PROBLEM
Find the line containing "28: (144, 91, 2.60)" in the listing below; reproduce it and every line after, exactly. Skip pictures.

DATASET RECORDS
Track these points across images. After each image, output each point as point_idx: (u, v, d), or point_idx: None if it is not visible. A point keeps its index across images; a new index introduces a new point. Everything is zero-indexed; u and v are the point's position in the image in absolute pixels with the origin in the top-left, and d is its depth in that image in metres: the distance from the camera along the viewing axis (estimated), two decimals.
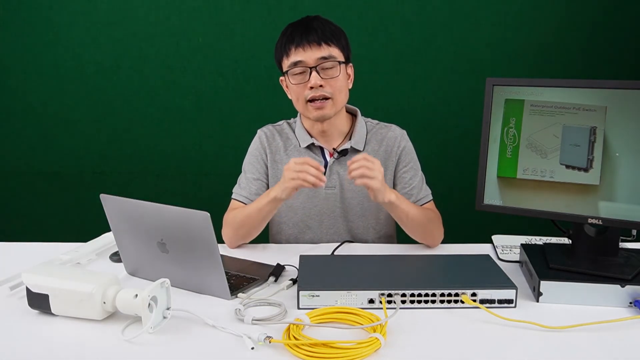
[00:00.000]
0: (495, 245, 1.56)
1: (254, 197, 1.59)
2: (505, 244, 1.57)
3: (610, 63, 2.52)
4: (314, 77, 1.49)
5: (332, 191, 1.62)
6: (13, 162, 2.70)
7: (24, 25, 2.54)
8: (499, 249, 1.53)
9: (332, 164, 1.61)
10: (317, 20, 1.53)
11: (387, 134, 1.65)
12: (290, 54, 1.50)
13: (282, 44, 1.53)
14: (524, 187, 1.28)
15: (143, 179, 2.70)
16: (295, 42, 1.49)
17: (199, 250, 1.19)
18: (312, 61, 1.49)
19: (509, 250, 1.52)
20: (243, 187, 1.63)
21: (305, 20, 1.54)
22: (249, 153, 1.67)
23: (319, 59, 1.49)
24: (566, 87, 1.21)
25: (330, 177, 1.61)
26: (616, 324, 1.08)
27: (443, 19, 2.51)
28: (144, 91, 2.60)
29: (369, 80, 2.55)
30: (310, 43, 1.48)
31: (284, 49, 1.52)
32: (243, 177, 1.65)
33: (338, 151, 1.60)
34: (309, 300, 1.15)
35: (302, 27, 1.51)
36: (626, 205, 1.18)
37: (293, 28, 1.53)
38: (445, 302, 1.16)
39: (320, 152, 1.63)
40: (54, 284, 1.10)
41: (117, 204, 1.26)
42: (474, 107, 2.53)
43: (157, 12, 2.52)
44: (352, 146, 1.60)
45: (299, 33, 1.50)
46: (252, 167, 1.64)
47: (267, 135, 1.66)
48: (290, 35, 1.51)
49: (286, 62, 1.52)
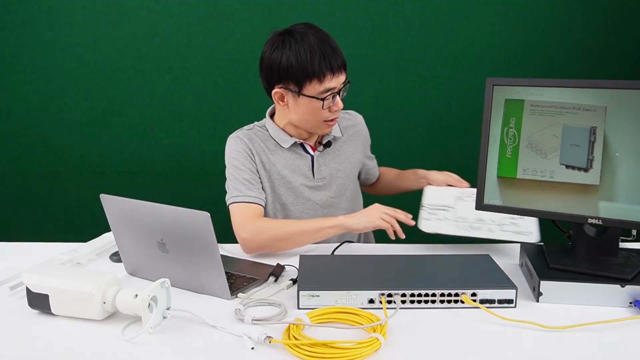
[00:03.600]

SOLUTION FOR THIS EXERCISE
28: (144, 91, 2.60)
29: (369, 80, 2.55)
30: (310, 43, 1.48)
31: (284, 49, 1.52)
32: (243, 177, 1.65)
33: (338, 151, 1.60)
34: (309, 300, 1.15)
35: (302, 27, 1.51)
36: (626, 205, 1.18)
37: (293, 28, 1.53)
38: (445, 302, 1.16)
39: (320, 152, 1.63)
40: (54, 284, 1.10)
41: (117, 204, 1.26)
42: (474, 107, 2.53)
43: (157, 12, 2.52)
44: (352, 146, 1.60)
45: (299, 33, 1.50)
46: (252, 167, 1.64)
47: (267, 135, 1.66)
48: (290, 35, 1.51)
49: (286, 62, 1.52)
[00:03.600]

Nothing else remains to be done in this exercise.